Reynaldo Gianecchini. Fernanda Lima. Deborah Secco. Cauã Reymond. Bruna Marquezine. Rodrigo Hilbert. Thiago Martins. Letícia Sabatella. Letícia Spiller. Marcello Anthony. Alinne Moraes. Ana Furtado. A lista vai em frente, reunindo quase três dezenas de atores famosos, muitos deles do primeiríssimo time.
Mas não se trata de uma novela da Globo, nem de um especial comemorando os 70 anos da televisão brasileira. Toda essa turma aparece no filme “Flordelis: Basta uma Palavra para Mudar”, lançado em 2010 sem maior repercussão.
O longa –ou, mais precisamente, seu trailer– ressurgiu esta semana, quando a missionária e deputada federal (PSD-RJ) Flordelis dos Santos Souza foi acusada de ser a mandante do assassinato de seu marido, o pastor Anderson do Carmo, executado com mais de 30 tiros em junho de 2019.
Apesar da constelação de celebridades, trata-se de uma produção modesta, quase amadora. A edição arrastada do trailer, que tem mais de cinco minutos de duração (o padrão habitual é inferior a três minutos) mostra que seus responsáveis não são do ramo. Os nomes de alguns atores aparecem grafados incorretamente (“Marquesine”, “Reinaldo”).
Por fim, a música xaroposa e as atuações “edificantes”, sem a menor sutileza, deixam claro o objetivo: o filme é uma peça de propaganda destinada a arrebanhar fiéis para a Comunidade Evangélica Ministério Flordelis, a igreja fundada pelo então casal na zona norte do Rio de Janeiro.
Nenhum dos atores cobrou cachê. Alguns dizem ter trabalhado um único dia, e conhecido Flordelis no momento das filmagens. Todos acreditavam estar contribuindo para um importante projeto social.
Se esquecermos por um momento o que aconteceu depois, o trailer de “Flordelis: Basta uma Palavra para Mudar” pode ser analisado como uma cápsula da cultura pop brasileira. É sintomático do nosso racismo estrutural que um filme voltado para as camadas mais humildes da população tenha apenas duas atrizes negras em seu elenco principal: Chris Vianna e Isabel Fillardis. Chega a ser engraçado ver Reynaldo Gianecchini ou Rodrigo Hilbert, com suas carinhas de quem foi tratado a vida toda a leite com pera, posando de perigosos traficantes.

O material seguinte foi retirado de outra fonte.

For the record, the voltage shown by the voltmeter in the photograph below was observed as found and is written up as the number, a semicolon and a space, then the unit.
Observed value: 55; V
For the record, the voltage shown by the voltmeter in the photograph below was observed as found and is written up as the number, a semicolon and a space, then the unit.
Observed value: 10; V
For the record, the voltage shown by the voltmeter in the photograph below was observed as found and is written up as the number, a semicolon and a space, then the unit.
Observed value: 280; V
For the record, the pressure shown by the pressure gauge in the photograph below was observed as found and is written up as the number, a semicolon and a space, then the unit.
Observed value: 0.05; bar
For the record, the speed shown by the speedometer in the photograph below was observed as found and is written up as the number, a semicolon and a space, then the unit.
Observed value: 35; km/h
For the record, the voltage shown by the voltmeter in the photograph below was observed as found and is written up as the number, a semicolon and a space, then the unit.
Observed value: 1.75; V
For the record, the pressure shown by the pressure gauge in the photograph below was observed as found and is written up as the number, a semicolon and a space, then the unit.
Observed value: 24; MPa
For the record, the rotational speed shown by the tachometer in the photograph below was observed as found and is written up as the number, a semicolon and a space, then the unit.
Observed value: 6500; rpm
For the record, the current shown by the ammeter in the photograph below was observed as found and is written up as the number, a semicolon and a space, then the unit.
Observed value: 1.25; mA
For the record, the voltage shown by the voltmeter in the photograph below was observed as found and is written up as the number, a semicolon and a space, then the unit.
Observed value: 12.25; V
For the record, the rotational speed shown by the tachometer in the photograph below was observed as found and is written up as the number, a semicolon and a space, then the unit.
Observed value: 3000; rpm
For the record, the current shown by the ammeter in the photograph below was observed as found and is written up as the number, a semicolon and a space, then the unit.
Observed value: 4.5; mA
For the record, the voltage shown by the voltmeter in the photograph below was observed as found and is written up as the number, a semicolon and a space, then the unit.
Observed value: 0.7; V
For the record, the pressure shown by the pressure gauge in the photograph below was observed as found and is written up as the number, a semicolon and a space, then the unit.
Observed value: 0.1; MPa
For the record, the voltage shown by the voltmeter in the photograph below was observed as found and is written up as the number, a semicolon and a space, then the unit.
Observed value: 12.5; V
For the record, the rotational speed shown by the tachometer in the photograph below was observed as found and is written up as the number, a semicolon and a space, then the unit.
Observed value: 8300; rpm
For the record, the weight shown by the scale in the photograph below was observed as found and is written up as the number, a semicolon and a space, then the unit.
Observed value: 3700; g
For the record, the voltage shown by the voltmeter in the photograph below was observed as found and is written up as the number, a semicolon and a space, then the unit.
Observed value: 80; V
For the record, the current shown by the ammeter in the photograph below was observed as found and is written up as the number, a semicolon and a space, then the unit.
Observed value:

Por outro lado, Flordelis esbanjou prestígio ao reunir tantas estrelas para uma obra descaradamente chapa-branca, em que ela interpreta a si mesma –ou melhor, uma versão idealizada de si mesma, como iríamos descobrir uma década mais tarde.
Este tipo de filme não é raro no Brasil. Outro exemplo recente é o documentário “João de Deus: O Silêncio é uma Prece”, que estreou em 2017 e foi retirado de circulação um ano depois, quando o suposto médium foi desmascarado como o abusador de centenas de mulheres.
Os dois casos ilustram o perigo, para um artista, em embarcar num projeto laudatório para alguém ainda em vida –especialmente se o homenageado for ligado a uma religião. Esse tipo de obra costuma custar muito dinheiro e, onde há muito dinheiro, também aumentam as chances de haver maracutaia.
Enquanto diversos membros da imensa família de Flordelis vão sendo presos e a própria deputada se protege atrás da imunidade parlamentar, os atores que participaram de “Basta uma Palavra para Mudar” se declaram constrangidos por terem se envolvido com um esquema sórdido. Provavelmente, daqui em diante será mais difícil que grandes estrelas concordem em aderir a títulos do gênero.
Mas é claro que o caso Flordelis clama por um outro filme. Ou talvez uma minissérie documental, como a história do próprio João de Deus já rendeu para o Globoplay. Uma história com tanto sangue, poder e dinheiro, além de tentativas de envenenamento e complicadas relações de parentesco –tudo isto, embalado por baladas gospel – desafia a imaginação do mais delirante roteirista.